#### Datos para usar

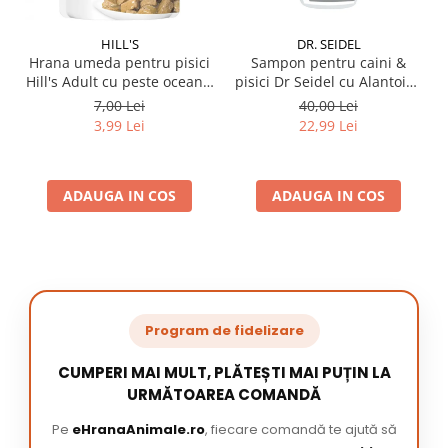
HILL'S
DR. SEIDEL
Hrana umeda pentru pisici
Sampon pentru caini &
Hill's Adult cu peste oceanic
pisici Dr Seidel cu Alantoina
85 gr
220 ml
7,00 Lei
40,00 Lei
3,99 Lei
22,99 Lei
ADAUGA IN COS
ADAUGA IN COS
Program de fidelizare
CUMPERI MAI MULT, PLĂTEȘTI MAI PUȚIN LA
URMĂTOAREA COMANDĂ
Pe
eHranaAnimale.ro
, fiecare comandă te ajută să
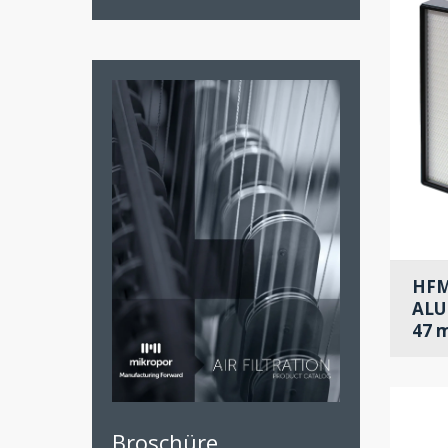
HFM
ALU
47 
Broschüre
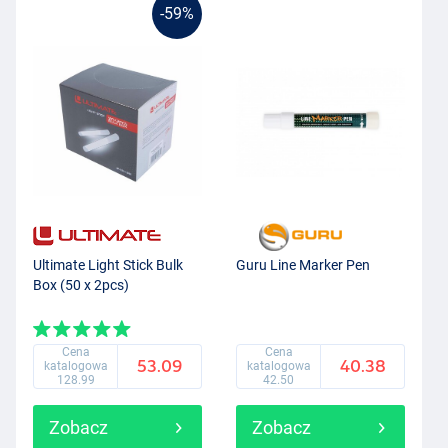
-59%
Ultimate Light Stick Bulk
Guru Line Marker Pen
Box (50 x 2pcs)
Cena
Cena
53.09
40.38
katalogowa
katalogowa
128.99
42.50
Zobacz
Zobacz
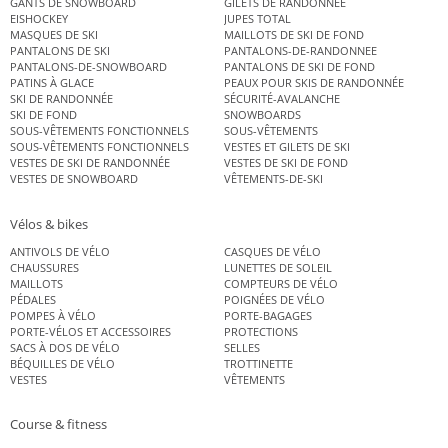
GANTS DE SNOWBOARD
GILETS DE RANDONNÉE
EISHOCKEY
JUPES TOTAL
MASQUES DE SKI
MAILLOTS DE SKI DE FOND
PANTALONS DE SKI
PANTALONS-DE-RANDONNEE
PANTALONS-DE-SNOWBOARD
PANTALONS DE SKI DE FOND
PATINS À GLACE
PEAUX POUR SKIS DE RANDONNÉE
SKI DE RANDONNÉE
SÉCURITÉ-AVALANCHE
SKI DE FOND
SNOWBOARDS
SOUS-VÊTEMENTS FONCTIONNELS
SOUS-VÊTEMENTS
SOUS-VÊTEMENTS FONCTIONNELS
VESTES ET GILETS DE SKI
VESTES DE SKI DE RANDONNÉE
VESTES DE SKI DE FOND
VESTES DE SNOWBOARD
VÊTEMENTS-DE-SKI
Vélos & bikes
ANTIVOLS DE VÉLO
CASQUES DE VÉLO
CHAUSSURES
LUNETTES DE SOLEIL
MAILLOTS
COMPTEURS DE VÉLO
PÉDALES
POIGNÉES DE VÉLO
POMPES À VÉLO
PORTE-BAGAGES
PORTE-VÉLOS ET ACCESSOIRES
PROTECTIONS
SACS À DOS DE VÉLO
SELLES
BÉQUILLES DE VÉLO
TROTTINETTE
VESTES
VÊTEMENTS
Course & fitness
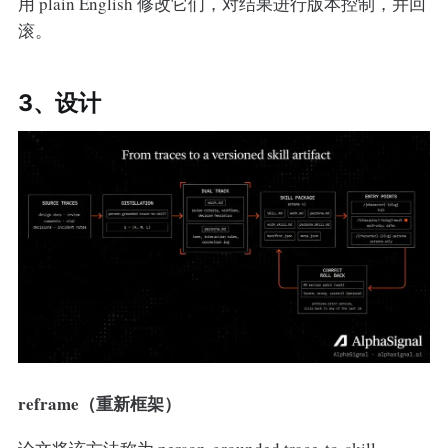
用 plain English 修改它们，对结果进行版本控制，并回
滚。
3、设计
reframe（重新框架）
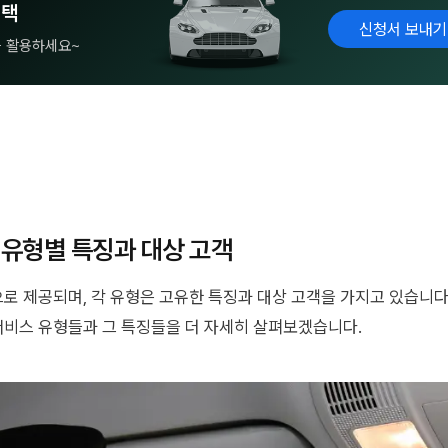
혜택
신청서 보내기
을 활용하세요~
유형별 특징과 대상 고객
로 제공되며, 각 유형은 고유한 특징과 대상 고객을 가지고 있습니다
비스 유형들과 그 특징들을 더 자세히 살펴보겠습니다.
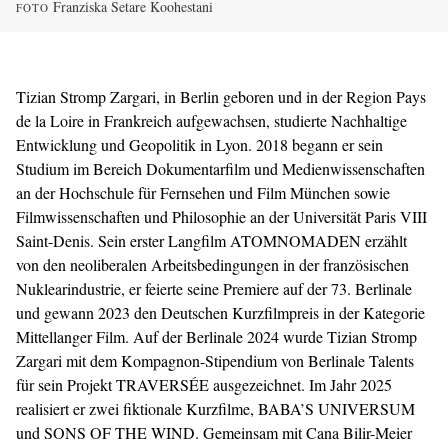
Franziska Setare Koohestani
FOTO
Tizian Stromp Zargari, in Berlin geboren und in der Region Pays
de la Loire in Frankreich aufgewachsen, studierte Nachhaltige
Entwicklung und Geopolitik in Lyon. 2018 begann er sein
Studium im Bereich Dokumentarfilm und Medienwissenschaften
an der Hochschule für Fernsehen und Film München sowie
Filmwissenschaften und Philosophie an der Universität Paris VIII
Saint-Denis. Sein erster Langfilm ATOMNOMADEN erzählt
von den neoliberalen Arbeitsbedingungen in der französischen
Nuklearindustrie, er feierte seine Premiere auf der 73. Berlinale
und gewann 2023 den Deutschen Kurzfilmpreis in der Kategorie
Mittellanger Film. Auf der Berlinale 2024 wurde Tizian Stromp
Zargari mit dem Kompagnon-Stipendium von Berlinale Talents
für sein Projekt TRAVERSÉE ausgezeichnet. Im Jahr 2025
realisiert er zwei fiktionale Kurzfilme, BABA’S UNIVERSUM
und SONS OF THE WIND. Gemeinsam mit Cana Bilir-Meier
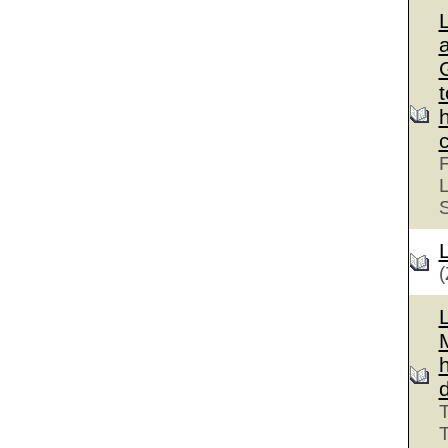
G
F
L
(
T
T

########
#### Datos para usar

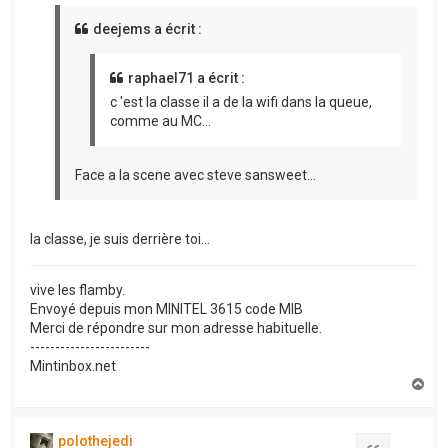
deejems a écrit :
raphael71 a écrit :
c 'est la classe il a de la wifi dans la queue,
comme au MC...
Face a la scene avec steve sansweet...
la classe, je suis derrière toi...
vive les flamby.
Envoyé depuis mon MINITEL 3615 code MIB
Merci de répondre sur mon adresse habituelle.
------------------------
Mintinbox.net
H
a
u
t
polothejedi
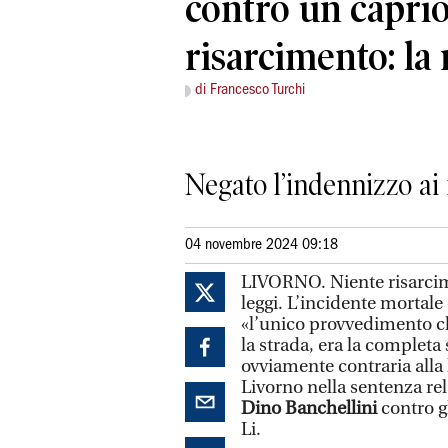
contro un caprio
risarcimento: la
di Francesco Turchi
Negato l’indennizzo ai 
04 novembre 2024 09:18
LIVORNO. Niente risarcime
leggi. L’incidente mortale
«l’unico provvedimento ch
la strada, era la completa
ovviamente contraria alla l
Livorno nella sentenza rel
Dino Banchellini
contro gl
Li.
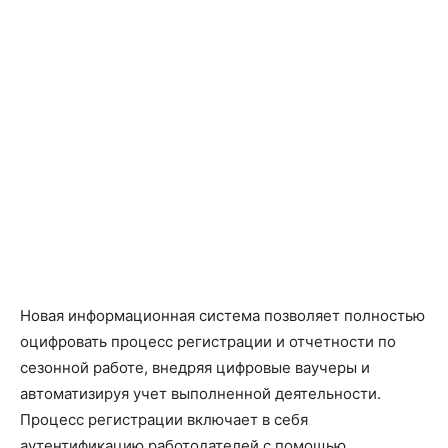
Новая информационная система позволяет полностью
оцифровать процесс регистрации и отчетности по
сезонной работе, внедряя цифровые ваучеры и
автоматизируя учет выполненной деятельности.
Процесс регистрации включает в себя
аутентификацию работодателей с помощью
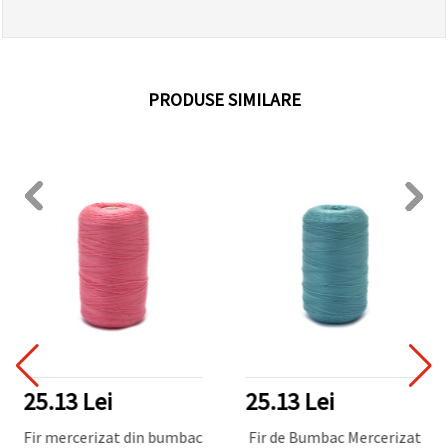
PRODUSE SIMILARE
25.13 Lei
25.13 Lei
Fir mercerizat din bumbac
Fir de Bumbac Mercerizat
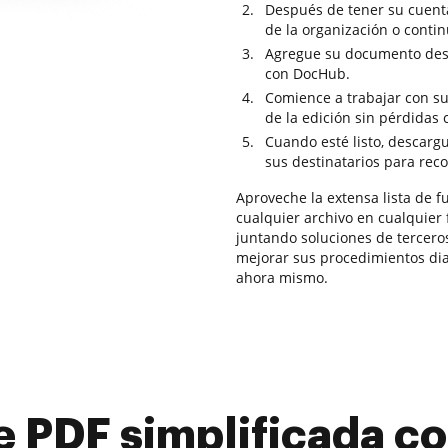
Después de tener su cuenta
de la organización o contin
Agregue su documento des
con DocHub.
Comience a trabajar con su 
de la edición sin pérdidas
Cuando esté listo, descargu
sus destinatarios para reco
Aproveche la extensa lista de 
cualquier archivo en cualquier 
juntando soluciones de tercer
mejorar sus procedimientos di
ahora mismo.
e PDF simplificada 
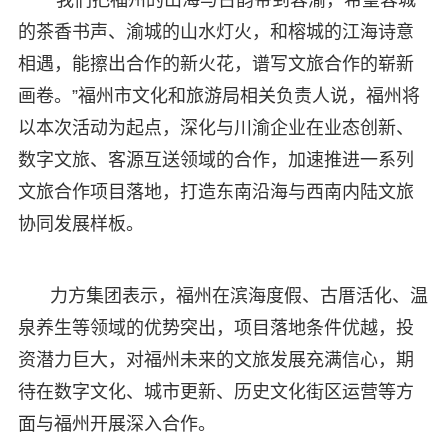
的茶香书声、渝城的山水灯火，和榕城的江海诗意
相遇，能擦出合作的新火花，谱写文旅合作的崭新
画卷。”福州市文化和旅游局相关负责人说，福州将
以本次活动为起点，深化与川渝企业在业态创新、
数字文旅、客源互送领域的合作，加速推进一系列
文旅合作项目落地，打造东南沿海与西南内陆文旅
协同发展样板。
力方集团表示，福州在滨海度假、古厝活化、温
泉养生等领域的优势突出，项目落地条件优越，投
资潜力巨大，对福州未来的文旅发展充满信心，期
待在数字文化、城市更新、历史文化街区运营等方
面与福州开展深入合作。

########
#### Datos para usar

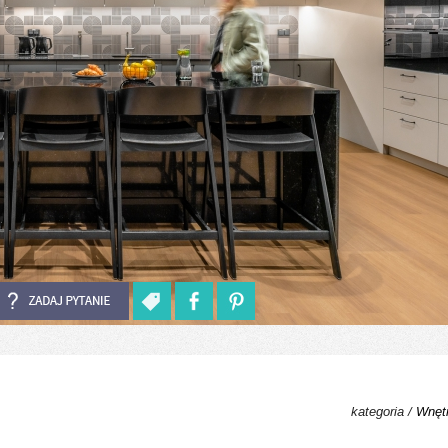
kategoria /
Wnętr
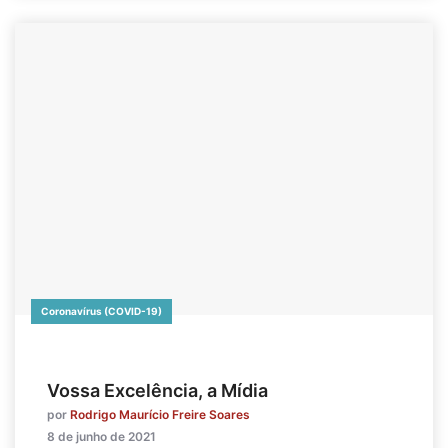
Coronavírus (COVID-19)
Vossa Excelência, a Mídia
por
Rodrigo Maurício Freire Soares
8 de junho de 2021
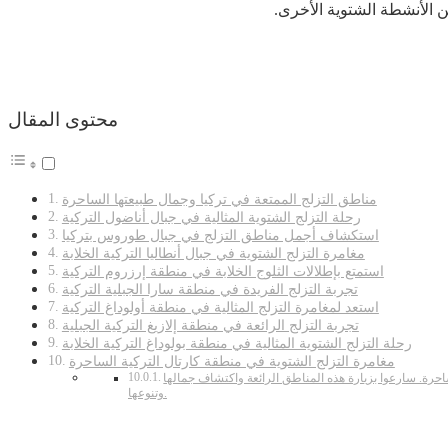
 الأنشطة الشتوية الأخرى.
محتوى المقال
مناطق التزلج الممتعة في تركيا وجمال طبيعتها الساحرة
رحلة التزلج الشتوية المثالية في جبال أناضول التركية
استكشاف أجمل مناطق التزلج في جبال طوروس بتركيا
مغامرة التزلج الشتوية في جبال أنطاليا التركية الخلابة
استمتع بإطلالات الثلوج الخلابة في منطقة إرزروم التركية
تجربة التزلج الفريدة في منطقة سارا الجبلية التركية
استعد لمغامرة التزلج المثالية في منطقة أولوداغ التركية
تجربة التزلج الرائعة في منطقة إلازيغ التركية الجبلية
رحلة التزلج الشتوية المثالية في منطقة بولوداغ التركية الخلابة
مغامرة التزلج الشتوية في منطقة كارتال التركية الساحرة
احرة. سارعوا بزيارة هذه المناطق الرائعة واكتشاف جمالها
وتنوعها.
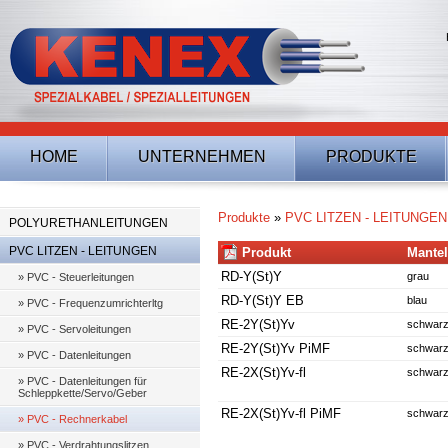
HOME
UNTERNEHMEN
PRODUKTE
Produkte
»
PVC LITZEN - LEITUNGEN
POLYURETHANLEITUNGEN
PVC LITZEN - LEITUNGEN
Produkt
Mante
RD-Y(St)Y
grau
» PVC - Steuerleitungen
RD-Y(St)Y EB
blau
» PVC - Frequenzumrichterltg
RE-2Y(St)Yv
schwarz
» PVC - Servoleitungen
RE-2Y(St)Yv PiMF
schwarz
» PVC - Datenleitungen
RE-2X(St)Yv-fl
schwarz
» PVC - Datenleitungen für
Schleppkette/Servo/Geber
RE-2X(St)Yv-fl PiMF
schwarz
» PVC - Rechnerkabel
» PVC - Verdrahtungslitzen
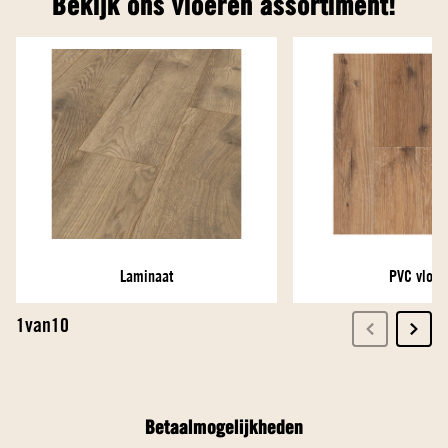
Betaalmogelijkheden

########

** Requisitos del ejercicio **
Vuelve a escribir sin cambios las líneas de los registros que van desde la que contiene "deejems a écrit" hasta la que contiene "polothejedi", ambas incluidas.

** Respuesta escrita **
deejems a écrit :
raphael71 a écrit :
c 'est la classe il a de la wifi dans la queue,
comme au MC...
Face a la scene avec steve sansweet...
la classe, je suis derrière toi...
vive les flamby.
Envoyé depuis mon MINITEL 3615 code MIB
Merci de répondre sur mon adresse habituelle.
------------------------
Mintinbox.net
H
a
u
t
polothejedi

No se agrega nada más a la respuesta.